Opinion — Equality evolution

by The City Wire staff ([email protected]) 97 views 

America – the way I grew up thinking of America – is supposed to be a continually unfolding story where everyone has an equal opportunity to achieve their heart’s desire on a magnificent scale.

Real, legitimate equality is something our country has struggled with time and again. Be it religion, race, age, physical handicap, or efforts down through the centuries to prevent a person’s right to participate in the democratic process, Americans have battled entitlement at every turn, from fighting to end slavery to extending voting rights to women.

But time has a way of breaking down those institutional barriers opponents try to build up. It is true that common sense may not win those first battles, but it does usually win the war. Thank goodness – or else we would still be walking around believing the Earth is flat, and wondering if human flight is possible.

Our society’s ongoing debate over same-sex marriage is another such struggle.

Making headlines once again, this always controversial topic could eventually be heard by the U.S. Supreme Court thanks to a recent ruling by the U.S. 9th Circuit Court of Appeals. The ruling upholds a lower court’s declaration that California voter’s 2008 decision to ban same-sex marriage is unconstitutional. According to the court, the ban violates the Constitution’s Equal Protection Clause.

“All that Proposition 8 accomplished was to take away from same-sex couples the right to be granted marriage licenses and thus legally to use the designation ‘marriage,’” Judge Stephen Reinhardt wrote in this week’s decision. “Proposition 8 serves no purpose, and has no effect, other than to lessen the status and human dignity of gay men and lesbians in California.”

Six states, plus the District of Columbia, allow same-sex marriage, and reports tag Washington State as being next in line. For the record, Arkansans adopted a constitutional amendment eight years ago that defines marriage as a union between one man and one woman.

Hopefully we can agree that these days our nation has many serious problems to deal with.
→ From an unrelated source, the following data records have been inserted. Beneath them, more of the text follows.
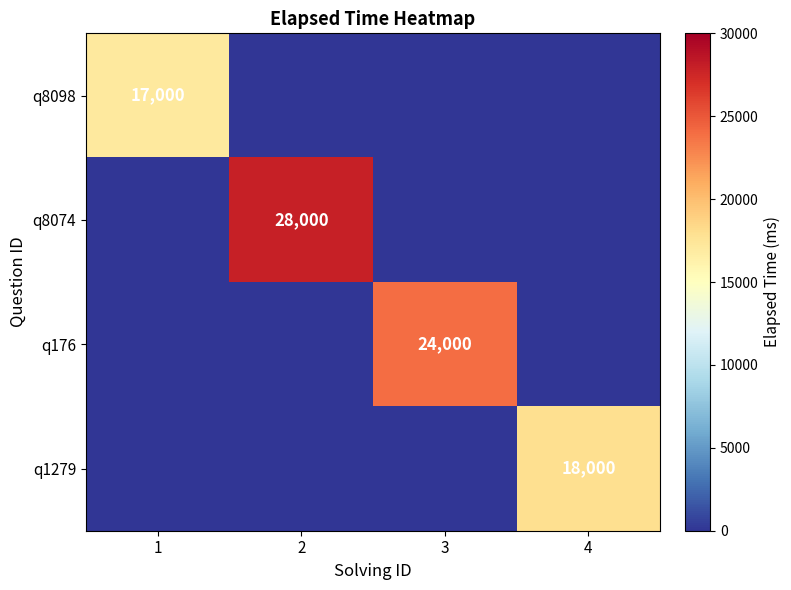

Is it true that q176 equals 5593 at 3?

False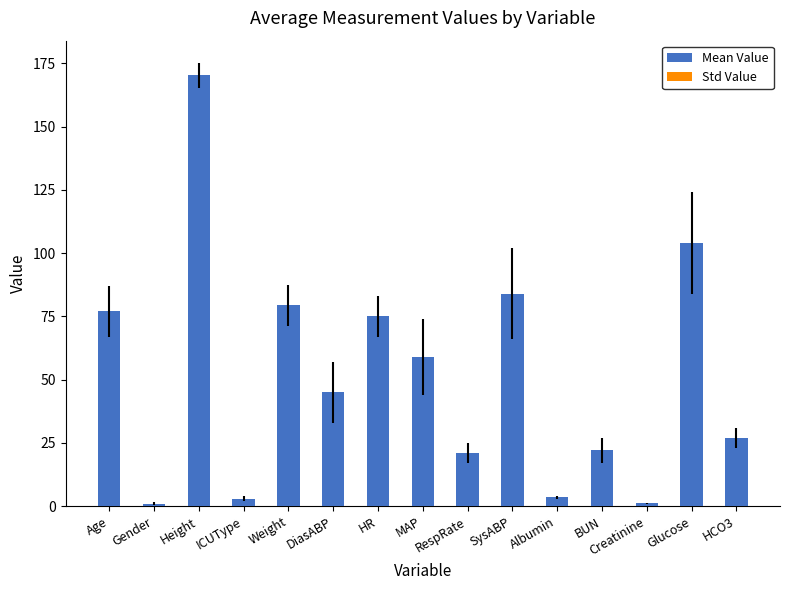

Is it true that the value at Weight is 79.3?

True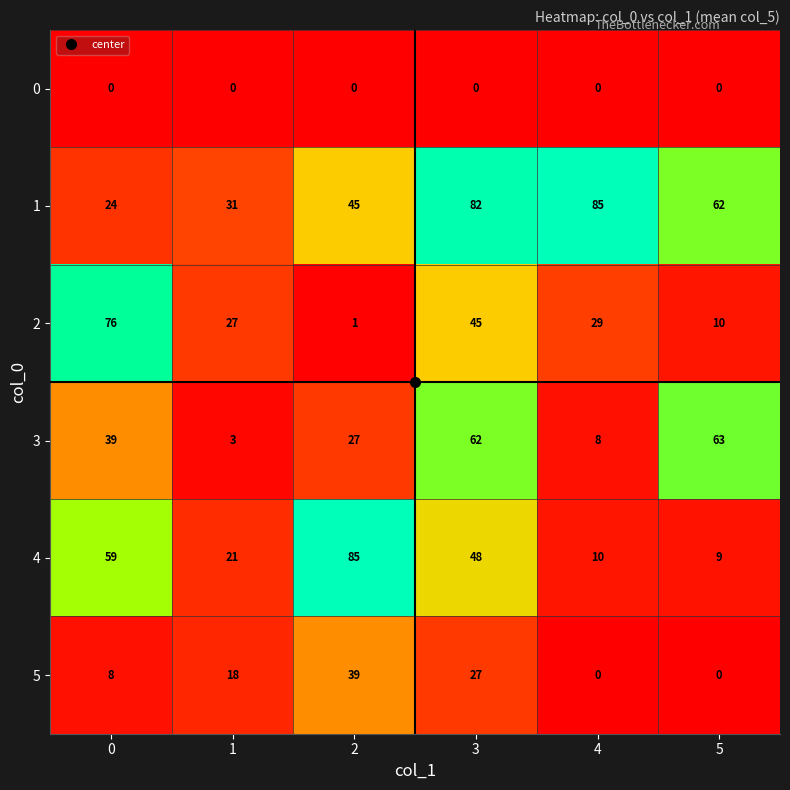

What is the highest value of the 4 series?

85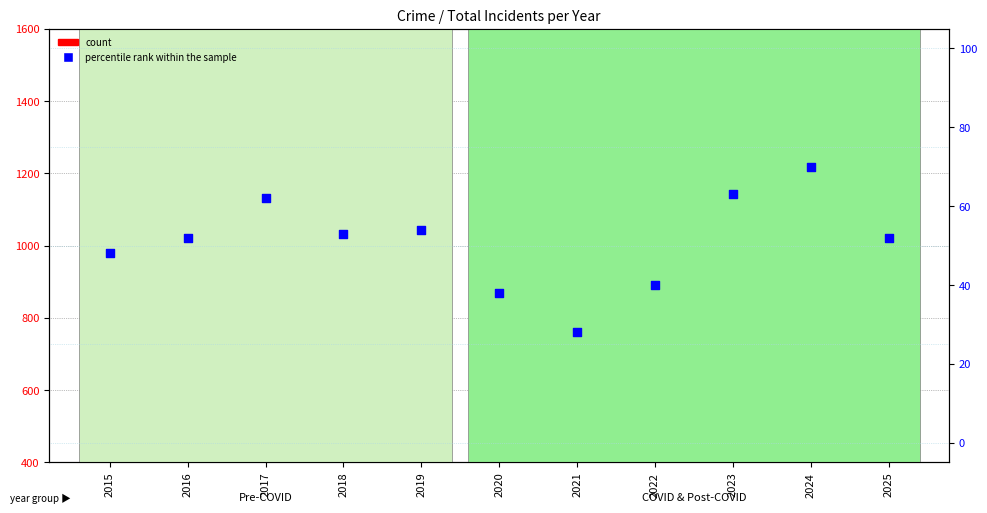

What is the total value across all series at 2021?

112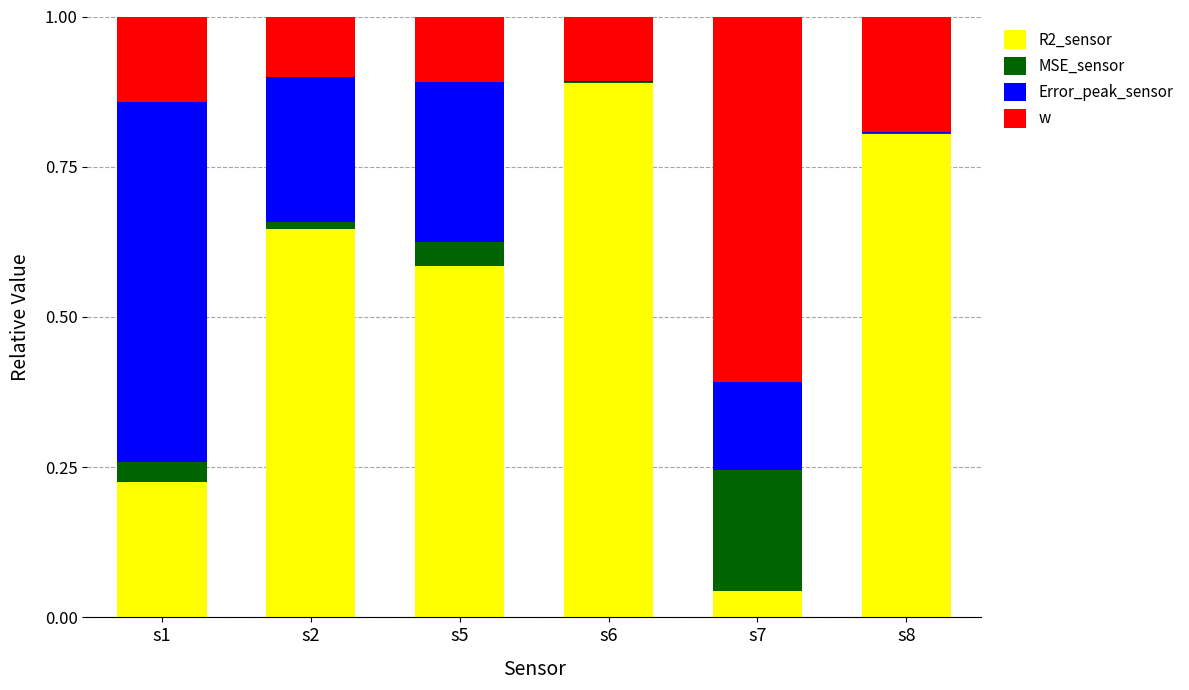

What is the total value across all series at s5?

1.0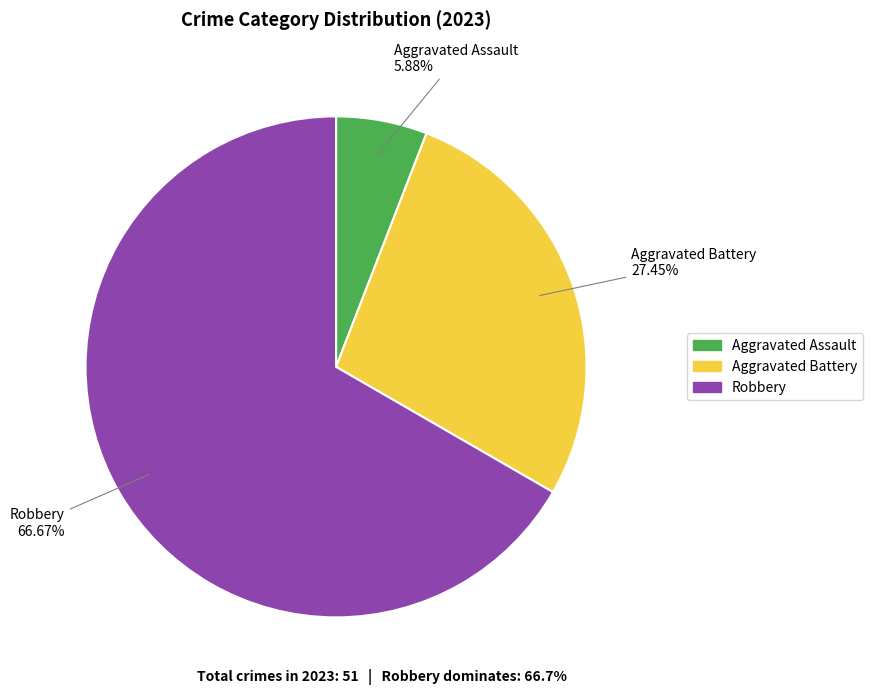

Is there any slice that represents more than half of the pie?

Yes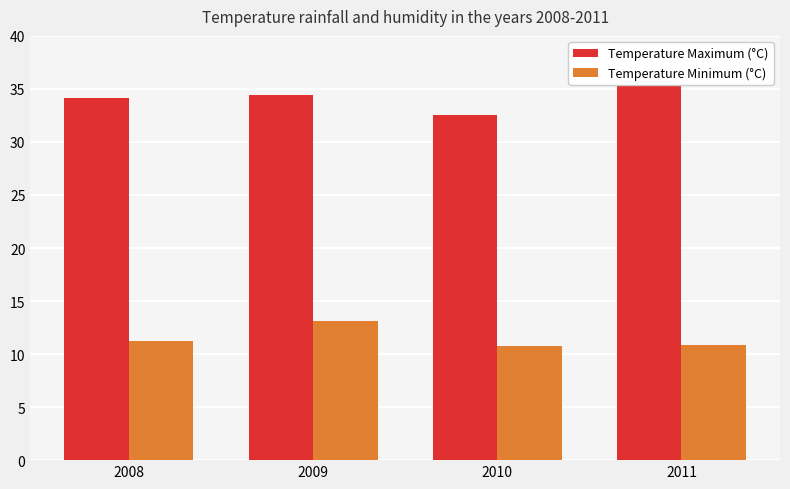

Rank the series at 2010 from lowest to highest value.

Temperature Minimum (°C), Temperature Maximum (°C)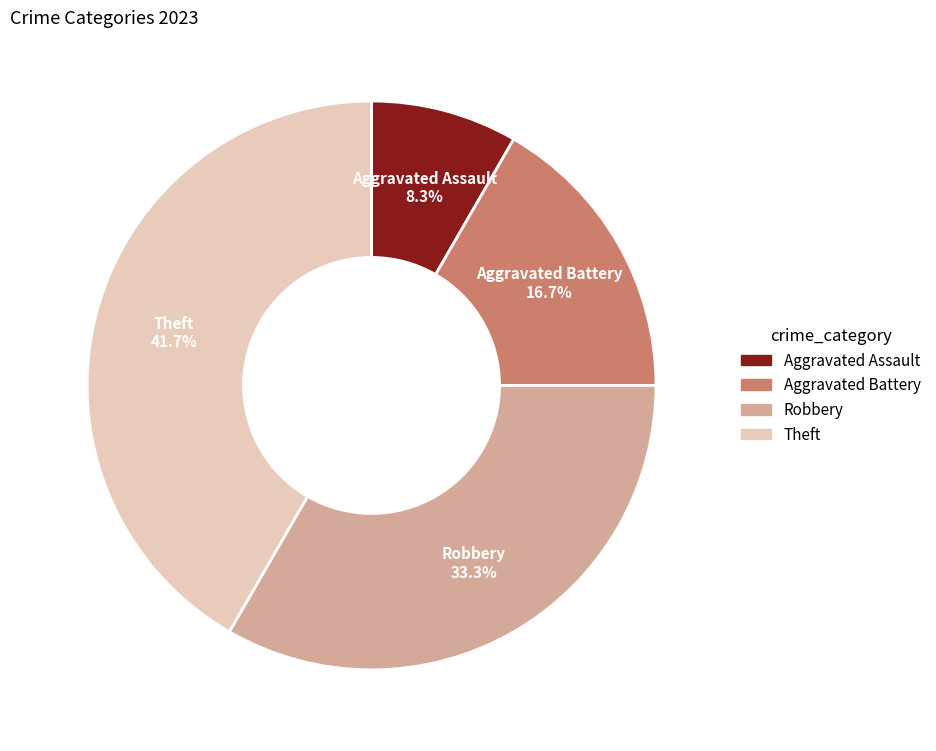

Is there any slice that represents more than half of the pie?

No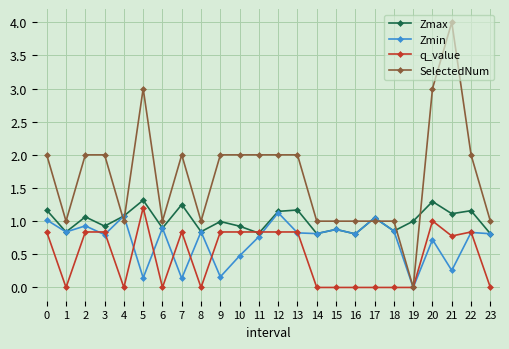

After their last crossing, which series has the higher values: q_value or Zmax?

Zmax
Various subjects come to mind, whether it be a seemingly untamable federal deficit, a recalcitrant Congress incapable of decisive action, a tax code that requires revision, a want for immigration reform, an anemic housing market, a much too healthy unemployment rate, and a group of Super PACs (led by a handful of extremely wealthy individuals) who are using the 2010 Citizens United ruling to purchase this year’s presidential election.

These public policies qualify as legitimate worries. The prospect of same-sex marriage, however, does not – or at least it should not. And while taking sides could certainly cost a politician votes, by no means should it keep the electorate up nights.

Mind you, it ought to be the right of every house of worship to decide its membership, as well as those who will participate in its numerous religious ceremonies, including marriage. If the Catholic church, the Baptist church, and so forth have no wish to sanction same-sex marriage on their premises, they should not be forced to.

But inside our public edifices, the ones built with public money and standing atop public lands and run by public employees, the rules should be different. Here, people should be required to adhere to a basic set of laws that treat us, and see us, in the same light.

A same-sex marriage ban like California’s Proposition 8 fails that test. It seems to say that a specific minority does not deserve the same legal protections readily available to everybody else. It says, in effect, that same-sex couples do not deserve full access to the American dream – only most of it.

Surely efforts to block equality can have nothing to do with protecting the sanctity of marriage – not in a country where the divorce rate among straight couples has been flirting with the 50% mark for years. Or maybe some folks just find it easier to make sense of a world where there must always be obstacles like Proposition 8, always a vague us against them topic to be merrily batted around.

Funny thing is, we don’t have to be this way. We need not spend our lives sharpening verbal spears and building impregnable walls of legality between us. We really could use our waking hours in an effort to build bridges – or, if that is too difficult, by simply not standing in the way of someone else’s efforts to lead a richer life.

It may very well take decades for same-sex couples to win equal rights in regards to marriage. But should such a reality ever come to pass, this turn of events will not destroy our churches and families. Instead, phrases like “Life, Liberty, and the Pursuit of Happiness” will ring just a little truer to a few more of our fellow Americans.

Best of all, acceptance of what appears to be a long-term inevitability (if the ongoing expansion of human rights around the world is any indication) would actually give us one less thing to argue about, something we could all surely benefit from these days.

Worrying so mightily over preconceived notions of what some citizens deserve and others do not when it comes to our individual private lives is a wonderful waste of willpower. America and Americans are so much better than that.